Et la sensualité de l'écriture de Winterson est à cet égard en tous points remarquable pour célébrer l'exaltation, le goût et le rayonnement des corps. Il n'est pas si fréquent, dans la littérature, de découvrir des pépites comme celle-ci :
'She arches her body like a cat on a stretch. She nuzzles her cunt into my face like a filly at the gate. She smells of the sea. She smells of rock pools when I was a child. She keeps a starfish in there. I crouch down to taste the salt, to run my fingers around the rim. She opens and shuts like a sea anemone. She's refilled each day with fresh tides of longing. [...] The light breaks colours under her eyelids. She wants the light to penetrate her, breaking open the dull colds of her soul where nothing has warmed her for more summers than she can count. Her husband lies over her like a tarpaulin. He wades into her as though she were a bog.'
'What other places are there in the world than those on a lover's body?

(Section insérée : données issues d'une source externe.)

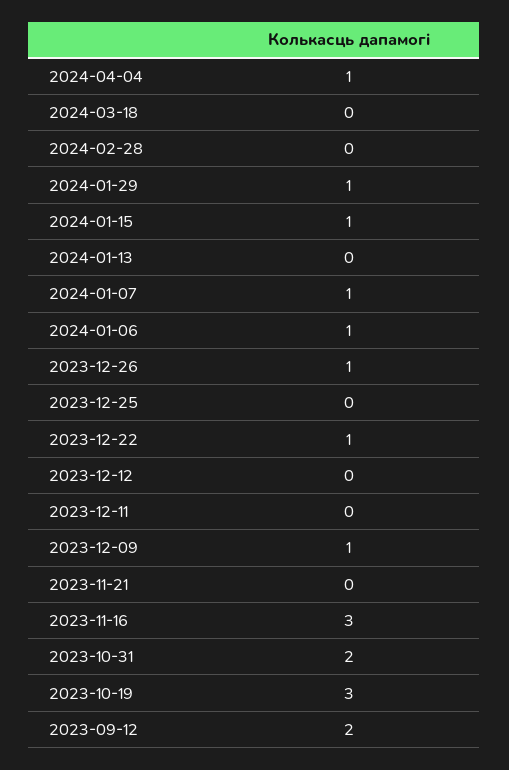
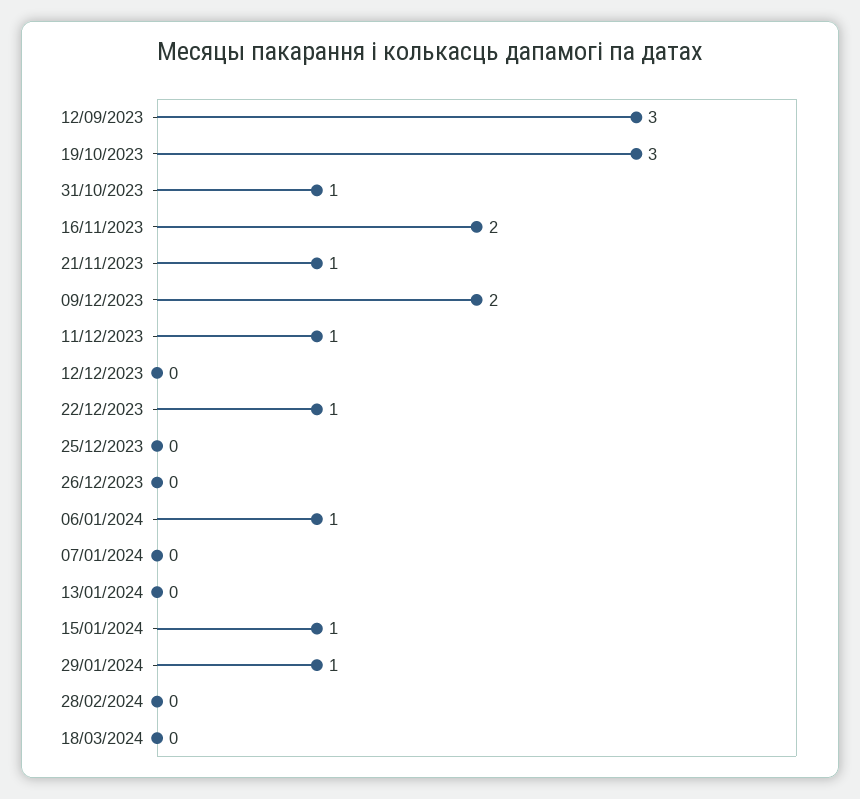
2024-04-04: 1 -> none
2024-01-07: 1 -> 0
2023-12-26: 1 -> 0
2023-12-11: 0 -> 1
2023-12-09: 1 -> 2
2023-11-21: 0 -> 1
2023-11-16: 3 -> 2
2023-10-31: 2 -> 1
2023-09-12: 2 -> 3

[...] Written on the body is a secret code only visible in certain lights; the accumulations of a lifetime gather there. In places the palimpsest is so heavily worked that the letters feel like braille. I like to keep my body rolled up away from prying eyes. Never unfold too much, tell the whole story. I didn't know that Louise would have reading hands. She has translated me into her own book.'
Le corps, vu comme une terre unique et infinie dans sa richesse, ne figurant sur aucune carte mais ne révélant sa géographie propre qu'aux yeux de la personne qui aime.

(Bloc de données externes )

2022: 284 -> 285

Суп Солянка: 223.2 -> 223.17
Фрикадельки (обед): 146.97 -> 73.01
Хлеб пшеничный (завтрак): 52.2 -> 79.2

La romancière sait également évoquer le pouvoir des mots de la personne aimée que l'on garde en soi comme un trésor enfoui, le caractère narcissique de la passion amoureuse. On se mire, s'admire et s'abîme dans l'autre, probablement plus profondément encore lorsque la personne aimée est du même sexe :
'I've hidden those words in the lining of my coat. I take them out like a jewel thief when no-one's watching. They haven't faded. Nothing about you has faded. You are still the colour of my blood. You are my blood. When I look in the mirror it's not my own face I see. Your body is twice. Once you once me. Can I be sure which is which?'
Written on the body décrit remarquablement, par ses mots justes, son style concis et poétique, l'énormité, le caractère irréparable que peut représenter la perte de l'être aimé, situation pourtant "banale" que tout un chacun est amené un jour ou l'autre à traverser.

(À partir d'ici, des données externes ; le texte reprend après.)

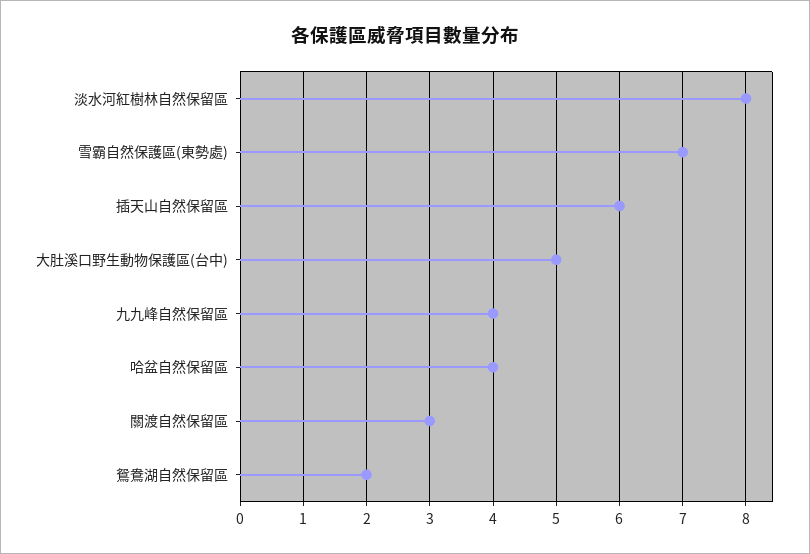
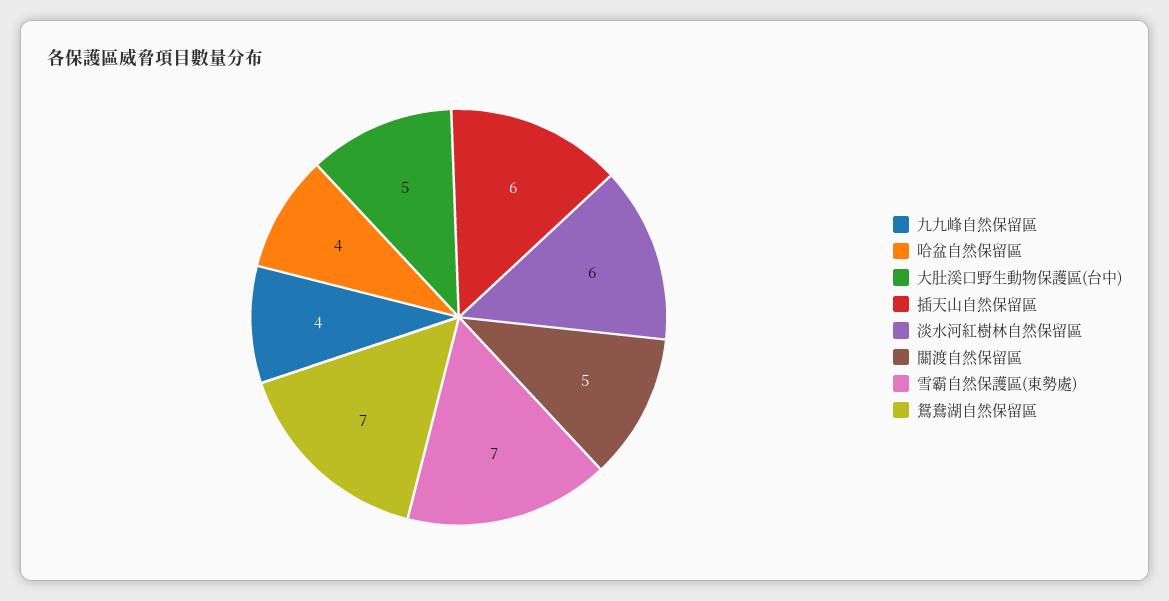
淡水河紅樹林自然保留區: 8 -> 6
關渡自然保留區: 3 -> 5
鴛鴦湖自然保留區: 2 -> 7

'You'll get over it...' It's the clichés that cause the trouble. To lose someone you love is to alter your life for ever. You don't get over it because 'it' is the person you loved. The pain stops, there are new people, but the gap never closes. How could it? The particularness of someone who mattered enough to grieve over is not made anodyne by death. This hole in my heart is in the shape of you and no-one else can fit in. Why would I want them to?'
Written on the body est incontestablement un hymne à l'amour et au plaisir érotique. C'est un texte propre à aiguillonner et à injecter une piqûre de rappel à toute personne ayant perdu le sens de l'amour dans un quotidien tiède :
'I miss you Louise. Many waters cannot quench love, neither can floods drown it. What then kills love? Only this : Neglect. Not to see you when you stand before me. Not to think of you in the little things. Not to make the road wide for you, the table spread for you. To choose you out of habit not desire, to pass the flower seller without a thought. To leave the dishes unwashed, the bed unmade, to ignore you in the mornings, make use of you and night. To crave another while pecking your neck. To say your name without hearing it, to assume it is mine to call.'
Le livre regorge de tant de phrases qui frappent par leur beauté d'écriture et d'évocation que l'on pourrait en extraire des citations à l'envi.
La lecture du superbe récit autobiographique de Winterson : Why be happy when you could be normal?, publié en 2011, peut utilement compléter son incursion dans l'univers de l'écrivain.
Written on the body, quant à lui, trône parmi ces livres à part qui ont la forme, le fond, la grâce. Incontestablement le livre de choix qu'il faut offrir à la la personne qu'on aime.… (plus d'informations)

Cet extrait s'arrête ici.